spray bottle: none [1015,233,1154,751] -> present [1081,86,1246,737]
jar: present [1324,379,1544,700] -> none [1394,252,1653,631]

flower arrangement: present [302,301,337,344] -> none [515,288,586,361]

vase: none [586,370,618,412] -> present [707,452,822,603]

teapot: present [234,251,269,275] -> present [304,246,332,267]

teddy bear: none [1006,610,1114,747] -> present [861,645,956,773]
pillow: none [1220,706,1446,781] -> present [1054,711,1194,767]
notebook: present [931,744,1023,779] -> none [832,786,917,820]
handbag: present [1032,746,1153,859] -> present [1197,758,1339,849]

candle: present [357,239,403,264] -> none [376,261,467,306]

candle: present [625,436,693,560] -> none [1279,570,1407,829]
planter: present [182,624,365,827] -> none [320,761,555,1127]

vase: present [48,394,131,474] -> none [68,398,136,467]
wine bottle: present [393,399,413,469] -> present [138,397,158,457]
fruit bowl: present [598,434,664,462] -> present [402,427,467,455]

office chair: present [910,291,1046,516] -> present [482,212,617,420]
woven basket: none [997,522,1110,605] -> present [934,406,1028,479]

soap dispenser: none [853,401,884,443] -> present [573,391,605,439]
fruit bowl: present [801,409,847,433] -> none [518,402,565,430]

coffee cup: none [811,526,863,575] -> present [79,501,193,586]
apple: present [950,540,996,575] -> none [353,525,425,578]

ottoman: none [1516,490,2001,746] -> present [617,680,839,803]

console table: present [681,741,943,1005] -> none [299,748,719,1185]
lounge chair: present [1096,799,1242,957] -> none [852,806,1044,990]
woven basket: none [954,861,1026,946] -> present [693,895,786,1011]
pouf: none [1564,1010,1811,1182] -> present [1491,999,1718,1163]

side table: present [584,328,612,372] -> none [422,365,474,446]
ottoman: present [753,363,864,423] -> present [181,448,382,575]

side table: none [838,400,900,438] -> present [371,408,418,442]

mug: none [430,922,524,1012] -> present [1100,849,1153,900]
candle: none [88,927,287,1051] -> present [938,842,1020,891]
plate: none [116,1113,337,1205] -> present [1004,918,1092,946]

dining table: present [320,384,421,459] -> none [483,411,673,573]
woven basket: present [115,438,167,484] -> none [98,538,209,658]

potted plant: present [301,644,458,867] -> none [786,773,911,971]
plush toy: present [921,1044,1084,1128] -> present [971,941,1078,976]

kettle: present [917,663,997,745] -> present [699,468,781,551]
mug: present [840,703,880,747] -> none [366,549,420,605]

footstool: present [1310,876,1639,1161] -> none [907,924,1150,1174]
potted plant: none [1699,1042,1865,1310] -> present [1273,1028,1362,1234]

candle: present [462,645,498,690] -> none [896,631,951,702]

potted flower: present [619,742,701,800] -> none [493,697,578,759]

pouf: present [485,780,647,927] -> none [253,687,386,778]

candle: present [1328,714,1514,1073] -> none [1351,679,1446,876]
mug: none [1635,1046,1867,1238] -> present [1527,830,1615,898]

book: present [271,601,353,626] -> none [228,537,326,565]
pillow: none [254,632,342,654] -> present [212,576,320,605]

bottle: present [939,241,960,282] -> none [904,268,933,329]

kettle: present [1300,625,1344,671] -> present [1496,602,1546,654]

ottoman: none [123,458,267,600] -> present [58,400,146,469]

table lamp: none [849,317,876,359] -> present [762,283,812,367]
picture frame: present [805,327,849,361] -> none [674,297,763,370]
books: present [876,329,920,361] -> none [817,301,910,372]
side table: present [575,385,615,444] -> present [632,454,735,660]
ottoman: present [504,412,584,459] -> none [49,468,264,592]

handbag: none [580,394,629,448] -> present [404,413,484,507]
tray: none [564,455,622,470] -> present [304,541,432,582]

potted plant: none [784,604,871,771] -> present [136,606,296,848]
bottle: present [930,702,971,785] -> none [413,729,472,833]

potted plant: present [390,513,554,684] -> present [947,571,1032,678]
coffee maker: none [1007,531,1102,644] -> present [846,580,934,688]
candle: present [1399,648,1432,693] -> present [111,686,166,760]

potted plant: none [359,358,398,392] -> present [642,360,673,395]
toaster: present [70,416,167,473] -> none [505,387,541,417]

····················

Please transcribe exactly the lines above from the line that has "side table: none" up to and including the line that has "tray: none [564,455,622,470]"; no other line belongs in the answer.

side table: none [838,400,900,438] -> present [371,408,418,442]

mug: none [430,922,524,1012] -> present [1100,849,1153,900]
candle: none [88,927,287,1051] -> present [938,842,1020,891]
plate: none [116,1113,337,1205] -> present [1004,918,1092,946]

dining table: present [320,384,421,459] -> none [483,411,673,573]
woven basket: present [115,438,167,484] -> none [98,538,209,658]

potted plant: present [301,644,458,867] -> none [786,773,911,971]
plush toy: present [921,1044,1084,1128] -> present [971,941,1078,976]

kettle: present [917,663,997,745] -> present [699,468,781,551]
mug: present [840,703,880,747] -> none [366,549,420,605]

footstool: present [1310,876,1639,1161] -> none [907,924,1150,1174]
potted plant: none [1699,1042,1865,1310] -> present [1273,1028,1362,1234]

candle: present [462,645,498,690] -> none [896,631,951,702]

potted flower: present [619,742,701,800] -> none [493,697,578,759]

pouf: present [485,780,647,927] -> none [253,687,386,778]

candle: present [1328,714,1514,1073] -> none [1351,679,1446,876]
mug: none [1635,1046,1867,1238] -> present [1527,830,1615,898]

book: present [271,601,353,626] -> none [228,537,326,565]
pillow: none [254,632,342,654] -> present [212,576,320,605]

bottle: present [939,241,960,282] -> none [904,268,933,329]

kettle: present [1300,625,1344,671] -> present [1496,602,1546,654]

ottoman: none [123,458,267,600] -> present [58,400,146,469]

table lamp: none [849,317,876,359] -> present [762,283,812,367]
picture frame: present [805,327,849,361] -> none [674,297,763,370]
books: present [876,329,920,361] -> none [817,301,910,372]
side table: present [575,385,615,444] -> present [632,454,735,660]
ottoman: present [504,412,584,459] -> none [49,468,264,592]

handbag: none [580,394,629,448] -> present [404,413,484,507]
tray: none [564,455,622,470] -> present [304,541,432,582]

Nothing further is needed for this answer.